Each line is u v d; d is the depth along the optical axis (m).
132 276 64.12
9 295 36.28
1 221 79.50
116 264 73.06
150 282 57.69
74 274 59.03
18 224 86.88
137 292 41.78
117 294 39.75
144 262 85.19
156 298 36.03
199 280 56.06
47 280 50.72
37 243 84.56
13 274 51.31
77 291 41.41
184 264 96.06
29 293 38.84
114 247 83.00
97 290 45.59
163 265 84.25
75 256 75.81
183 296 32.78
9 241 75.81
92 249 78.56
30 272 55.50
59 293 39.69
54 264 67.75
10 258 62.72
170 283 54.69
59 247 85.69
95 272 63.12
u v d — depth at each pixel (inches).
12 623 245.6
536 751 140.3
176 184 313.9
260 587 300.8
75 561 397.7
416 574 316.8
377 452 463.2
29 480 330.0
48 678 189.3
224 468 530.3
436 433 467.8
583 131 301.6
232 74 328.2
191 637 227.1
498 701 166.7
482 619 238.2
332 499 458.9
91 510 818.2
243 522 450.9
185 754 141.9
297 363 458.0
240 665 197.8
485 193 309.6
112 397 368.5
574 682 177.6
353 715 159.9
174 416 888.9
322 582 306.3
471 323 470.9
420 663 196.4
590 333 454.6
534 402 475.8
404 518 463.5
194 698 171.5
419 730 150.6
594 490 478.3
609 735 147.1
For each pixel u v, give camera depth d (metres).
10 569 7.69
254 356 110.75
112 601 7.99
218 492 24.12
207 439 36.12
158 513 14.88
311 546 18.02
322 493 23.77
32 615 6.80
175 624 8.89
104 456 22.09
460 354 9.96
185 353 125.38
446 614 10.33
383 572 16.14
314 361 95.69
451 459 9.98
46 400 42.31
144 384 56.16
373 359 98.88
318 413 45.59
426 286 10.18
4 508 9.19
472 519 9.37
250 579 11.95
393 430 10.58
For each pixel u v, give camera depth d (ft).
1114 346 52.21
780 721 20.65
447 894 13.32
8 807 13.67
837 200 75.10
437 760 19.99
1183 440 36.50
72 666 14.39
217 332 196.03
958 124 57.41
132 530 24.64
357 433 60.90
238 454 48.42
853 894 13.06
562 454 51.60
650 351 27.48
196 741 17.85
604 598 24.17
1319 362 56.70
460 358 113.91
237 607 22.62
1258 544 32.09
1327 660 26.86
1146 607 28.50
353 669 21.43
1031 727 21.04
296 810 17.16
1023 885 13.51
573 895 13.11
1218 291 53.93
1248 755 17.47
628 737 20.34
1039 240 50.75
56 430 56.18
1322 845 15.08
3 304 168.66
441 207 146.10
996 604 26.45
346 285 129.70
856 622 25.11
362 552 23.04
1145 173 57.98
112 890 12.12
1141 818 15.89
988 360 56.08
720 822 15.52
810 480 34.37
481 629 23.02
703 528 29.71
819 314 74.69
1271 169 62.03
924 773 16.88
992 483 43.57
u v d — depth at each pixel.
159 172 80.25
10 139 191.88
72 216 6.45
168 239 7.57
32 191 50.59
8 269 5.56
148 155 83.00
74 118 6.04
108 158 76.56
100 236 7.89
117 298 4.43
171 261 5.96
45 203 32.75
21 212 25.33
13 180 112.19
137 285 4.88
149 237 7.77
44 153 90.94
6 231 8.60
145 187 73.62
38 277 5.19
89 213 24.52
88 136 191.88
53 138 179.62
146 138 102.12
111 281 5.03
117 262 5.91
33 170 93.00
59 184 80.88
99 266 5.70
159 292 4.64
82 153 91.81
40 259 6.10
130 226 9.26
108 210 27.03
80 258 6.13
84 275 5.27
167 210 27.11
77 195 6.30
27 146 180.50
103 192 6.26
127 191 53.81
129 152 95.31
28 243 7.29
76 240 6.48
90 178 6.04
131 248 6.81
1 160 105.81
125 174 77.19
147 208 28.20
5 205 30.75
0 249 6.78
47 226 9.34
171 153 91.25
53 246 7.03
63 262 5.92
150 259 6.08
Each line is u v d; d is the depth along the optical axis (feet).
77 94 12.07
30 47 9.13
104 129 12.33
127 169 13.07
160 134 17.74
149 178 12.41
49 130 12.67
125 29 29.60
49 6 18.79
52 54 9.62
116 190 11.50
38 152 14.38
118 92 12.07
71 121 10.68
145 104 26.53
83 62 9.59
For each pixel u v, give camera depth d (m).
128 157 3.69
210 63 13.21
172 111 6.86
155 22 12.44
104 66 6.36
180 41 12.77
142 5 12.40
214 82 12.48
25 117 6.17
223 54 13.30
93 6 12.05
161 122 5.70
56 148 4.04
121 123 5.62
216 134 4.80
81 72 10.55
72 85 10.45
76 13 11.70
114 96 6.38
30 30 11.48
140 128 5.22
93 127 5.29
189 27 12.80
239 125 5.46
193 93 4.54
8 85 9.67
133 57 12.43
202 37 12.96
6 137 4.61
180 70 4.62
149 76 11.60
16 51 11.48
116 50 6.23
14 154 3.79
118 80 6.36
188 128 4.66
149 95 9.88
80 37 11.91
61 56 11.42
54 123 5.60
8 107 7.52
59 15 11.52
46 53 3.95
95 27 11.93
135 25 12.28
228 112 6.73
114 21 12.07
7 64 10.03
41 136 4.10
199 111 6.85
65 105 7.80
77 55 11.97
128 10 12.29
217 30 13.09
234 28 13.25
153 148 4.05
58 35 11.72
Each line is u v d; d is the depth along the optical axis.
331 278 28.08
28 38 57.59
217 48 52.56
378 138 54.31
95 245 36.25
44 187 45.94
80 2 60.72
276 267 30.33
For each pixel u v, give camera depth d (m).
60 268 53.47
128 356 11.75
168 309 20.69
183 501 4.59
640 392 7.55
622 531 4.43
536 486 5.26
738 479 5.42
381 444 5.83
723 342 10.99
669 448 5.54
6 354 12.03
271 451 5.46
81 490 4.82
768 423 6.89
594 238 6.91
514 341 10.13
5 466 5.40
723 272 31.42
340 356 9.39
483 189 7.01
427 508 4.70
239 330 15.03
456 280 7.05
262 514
------
(WHAT THE TASK ASKS): The lines to return are those holding the string "depth" anywhere in the listing above.

(SOLVED PROBLEM):
Each line is u v d; d is the depth along the optical axis (m).
u v d — depth at each pixel (inches).
For each pixel u v, give camera depth d (metres).
For each pixel u v, give camera depth d (ft).
u v d — depth at each pixel.
Each line is u v d; d is the depth along the optical axis (feet).
For each pixel u v, give camera depth d (m).
Each line is u v d; d is the depth along the optical axis.
For each pixel u v, give camera depth d (m).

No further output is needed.